Clients include multinational corporations (Nokia, Herman Miller),
nonprofit organizations (PBS, MacArthur Foundation, AARP) and the
U.S. Defense Department.
J.C. is a White House special consultant to the Office of the
Secretary of Defense (Networks and Information Integration). Current
DOD projects include the creation of a collaborative web site for
humanitarian relief and reconstruction operations, and a collaborative
interface for tactical satellite data. She has lead several DARPA
projects, most recently a computer-game derived interface for next
generation UAV's. As of September 2005, she has been tasked to support
the CIO of the newly established National Center for Counter-Terrorism
in the development of collaborative tools and interfaces for information
sharing and knowledge creation in the intelligence community.
J.C. serves on the federal advisory committee for NSF’s
Education and Human Resources directorate, and was a member of the
National Research Council’s committee on IT and Creative Practice.

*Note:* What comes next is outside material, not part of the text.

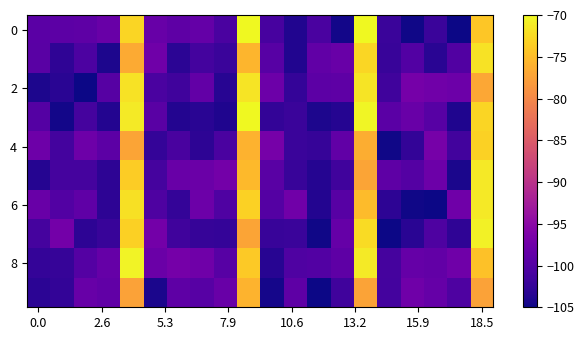

At which category is the sum across all series the highest?

19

She is a Fellow at the University of Southern California's Center
for Public Diplomacy, and on the advisory board of USC's Center
for Creative Technologies, a research lab funded by the Army to
explore technologies of mutual interest to the Defense Department
and the entertainment industry. She has taught at the graduate level
at NYU's Interactive Telecommunications Program, and has lectured
at Stanford, Yale, Carnegie Mellon, the Naval Strategic Studies
Group, and NASA's Jet Propulsion Lab.
Publications: J.C. is the author of two books, Surfing on the
Internet (Little Brown, 1994), an ethnography of cyberspace before
the web, and Joystick Nation: How Videogames Ate Our Quarters, Won
Our Hearts, and Rewired Our Minds (Little Brown, 1997), a history
of videogames which traces the cultural and technological evolution
of the first medium that was born digital, and how it shaped the
minds of a generation weaned on Atari. J.C. published 100 essays
on the grammar and syntax of game design in New York Times between
1998-2000. She has also contributed to Esther Dyson's Release 1.0,
Wired Magazine, Defense Horizons, and the Educause Journal.